MOSCOW (Aug. 18)
When Vladimir Paley began researching his family history two decades ago, some of his relatives were strongly opposed. “When I was 10, I started asking older relatives about our family past,” he says.
“Not everyone was ready to help — my mother would ask what did I need it for?” says the 30-year-old Muscovite.
Paley’s family was not alone.
During the oppressive days of the Soviet Union, most Russians avoided learning about their family roots. Under the brutal dictatorship of Joseph Stalin, Russians learned that knowledge of one’s own family history could bring nothing but trouble.
Having a grandparent who was a noble, a rabbi or even a shopkeeper could land one in the Gulag. This was particularly true for Jews, many of whom came from merchant families.
Even after the mass arrests slowed after Stalin’s death in 1953, a “petty bourgeois” or Jewish ancestor could still harm one’s career or, sometimes, land one in jail.
Since the fall of communism in 1991, however, the situation has changed. An increasing number of Russian Jews are now interested in learning more about their neglected family history.
Some of them want genealogical proof of their Jewish background before they emigrate to Israel.
Others are Jews who returned to Judaism and want to know if there are any scholars among their ancestors. In some cases, clients are non-Jews who discovered that they have some Jewish ancestors and want to fill in this part of the family tree.
There are also better-off Jews for whom the family tree is a matter of prestige.
“These are business people who have seen trees of their Western colleagues, not necessarily Jewish. Now they want to have similar trees for themselves,” says Paley.
The fruit of Paley’s inquiry into his own family is a scroll 9 feet long.
The scroll is the culmination of five years of research in the archives of the Belarussian capital of Minsk and the Ukrainian city of Chernigov.
Paley has documented his family history seven generations back — to Ukraine in the 1720s.

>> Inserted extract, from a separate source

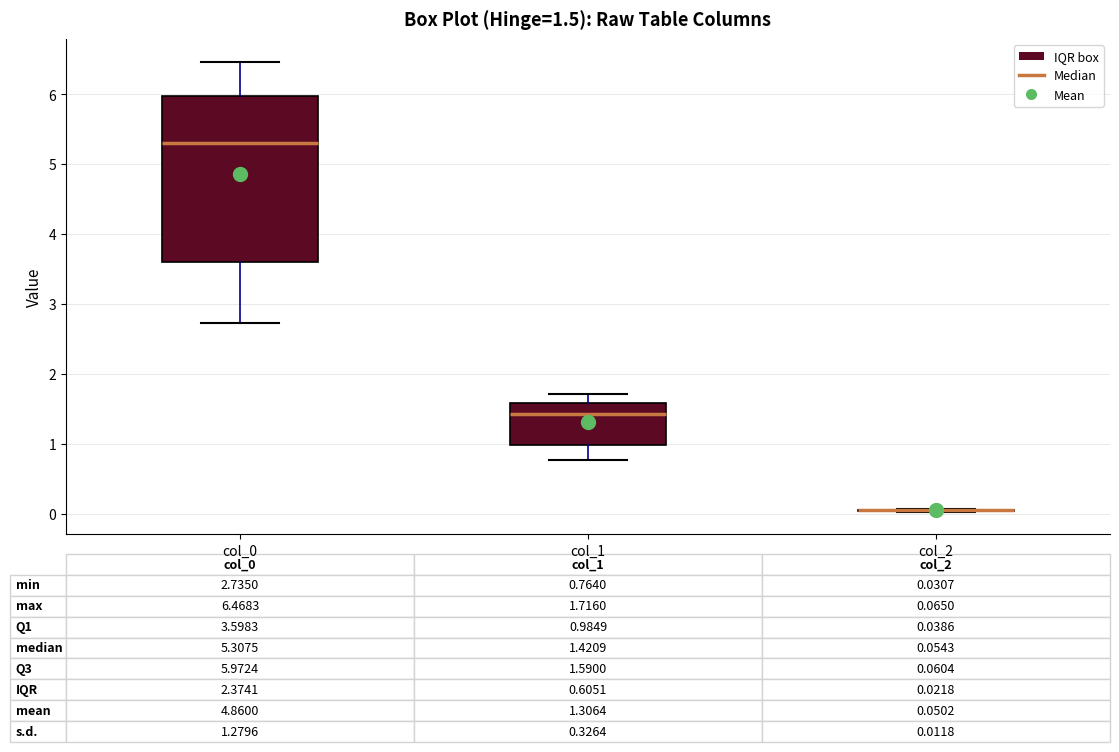

Which box is the tallest, from its lower edge to its upper edge?

col_0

But his tree could not have been completed were it not for a remarkable coincidence.
Two years ago, he attended an international annual meeting of Jewish genealogists in Washington, D.C., where he gave a lecture on genealogical research in the former Soviet Union.
After the presentation, an American approached him.

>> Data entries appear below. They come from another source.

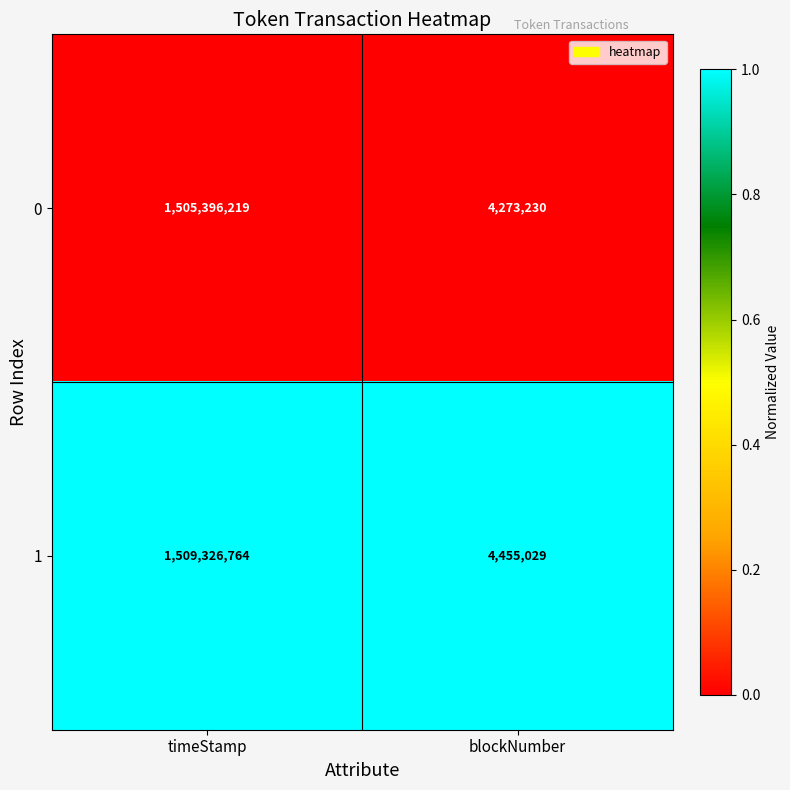

The 1 series shows 4455029 at blockNumber. True or false?

True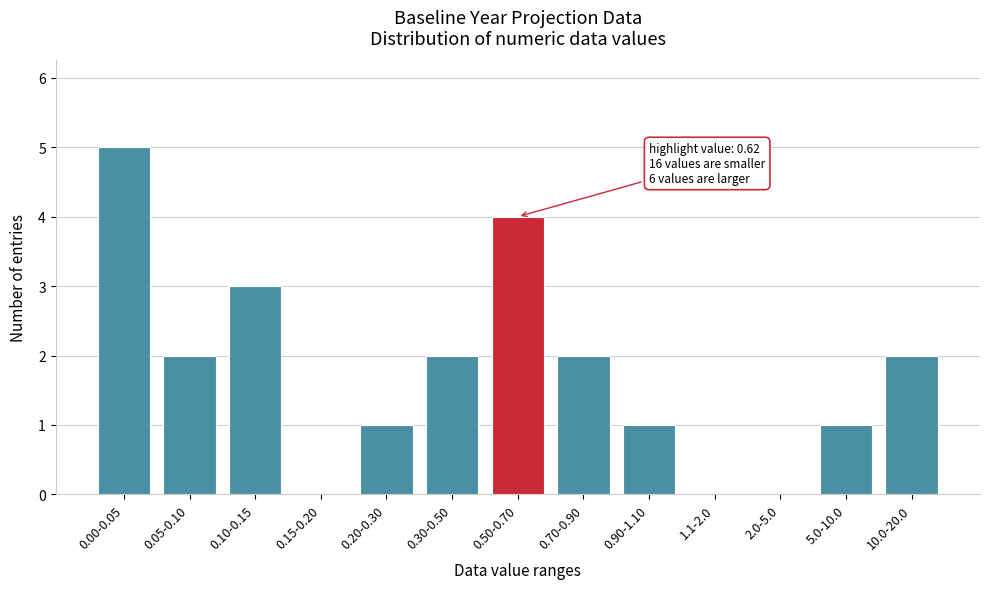

Between 5.0-10.0 and 0.15-0.20, which is larger?

5.0-10.0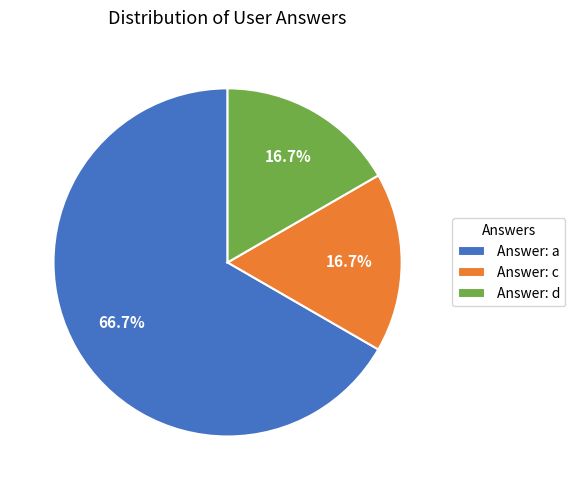

Which slice represents more than half of the pie?

Answer: a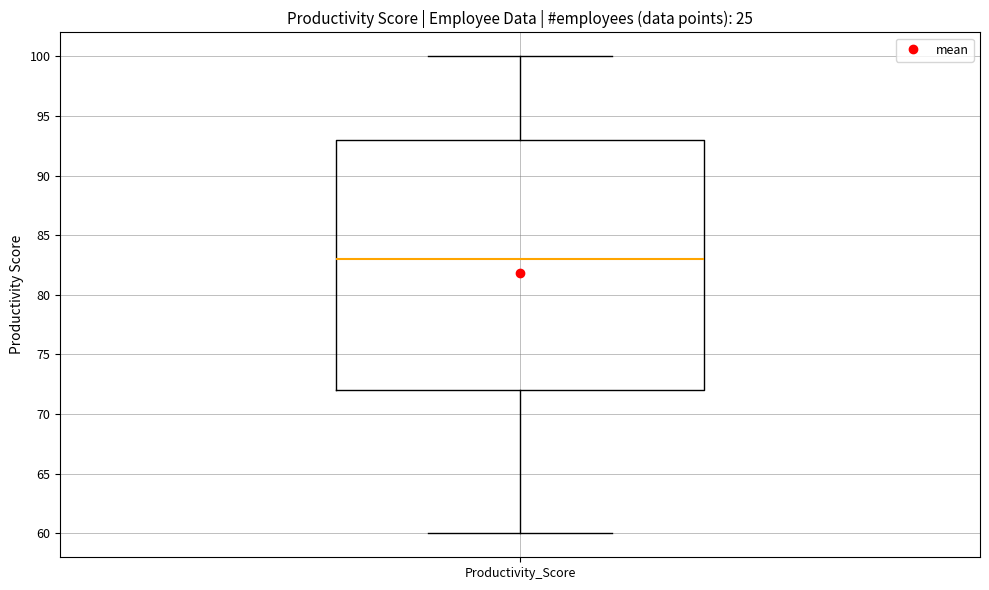

Transcribe this box plot: give where the median line is, the range the box spans, and where the two whiskers end, as read against the y-axis. The values are not printed on the chart, so give them approximately, as read against the axis.

median 83, box 72 to 93, whiskers 60 to 100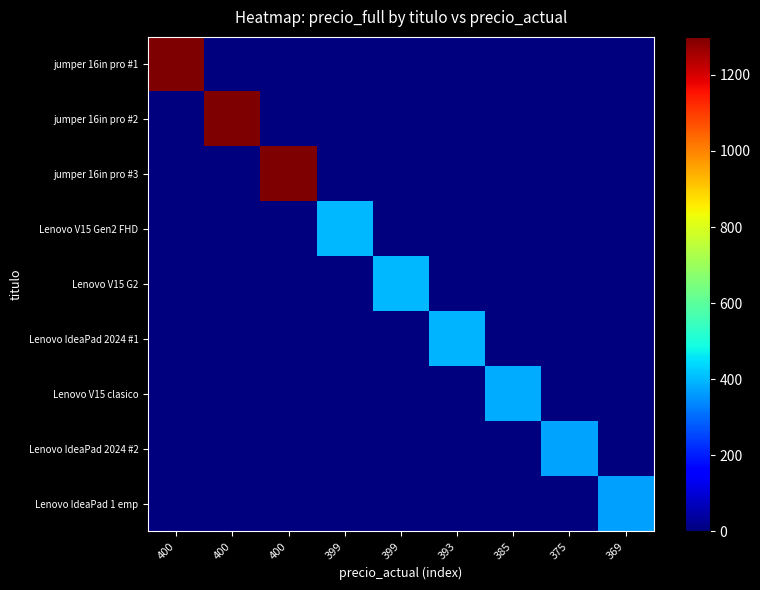

Rank the series by their maximum value, from lowest to highest.

Lenovo IdeaPad 1 emp, Lenovo IdeaPad 2024 #2, Lenovo V15 clasico, Lenovo IdeaPad 2024 #1, Lenovo V15 Gen2 FHD, Lenovo V15 G2, jumper 16in pro #1, jumper 16in pro #2, jumper 16in pro #3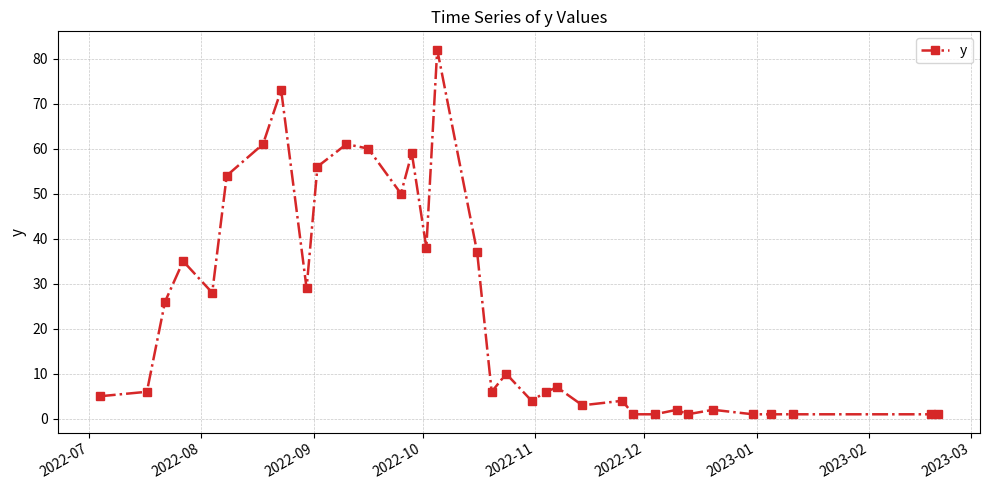

What is the difference between the second highest and second lowest values?

72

“He handed me a piece of napkin with a part of his genealogical tree drawn on it,” Paley says.
The man, Herbert Lazerow, a law professor at the University of San Diego, turned out to be Paley’s fourth cousin. Lazerow’s great-grandfather left Ukraine around the turn of this century.
“If your own surname and the geographical names on your family tree coincide with those on someone else’s tree, pay attention to the first names,” says Paley. “Within one family, there was always a relatively limited set of given names used over the generations. It is true even after the family was separated by emigration.”
While the first Jewish genealogical groups started in Germany in the 1920s, widespread interest in genealogy among Jews in the United States began about two decades ago after the 1977 television movie “Roots” based on a book about an African American’s search for his family origins.
Today, there are 60 Jewish genealogical societies worldwide, 45 in the United States and Canada.
Paley, meanwhile, has turned his hobby into a full-time job.
Since 1994, he has chaired the Jewish Genealogical Society in Moscow. Founded in 1992, the society is the only such group in the former Soviet Union.
The society gives free consultations to those interested in researching family heritage, describes Jewish holdings in the archives of the former Soviet Union and helps locate long-lost relatives in Russia and abroad.
About half of its clients are Russian Jews; the other half are Jews from other countries, mostly from the United States.
Paley says that his American clients often do not know where their families lived in Russia before emigrating, making research impossible.
“My father was born in `guberniya’ is a typical description of one’s family origins we often come across,” Paley says. Dozens of guberniyas, or provinces, existed in the Russian Empire.
“The name of the place was erased from this family’s memory and people think `guberniya’ is the name of a shtetl.”
A search can be conducted only when the last name of the person or family and the place of residence are known.
There are two different types of research. The elementary one is based on vital records found in the archives and results in the list of names, dates and, sometimes, old addresses.
The more detailed and more expensive research recreates parts of family history. Based on different types of documents and non-archival materials, including cemeteries, it draws a broader picture of the family’s daily life.
An average search of a family name in Russian, Ukrainian or Belarussian archives by one of the society’s six full-time researchers costs about $500.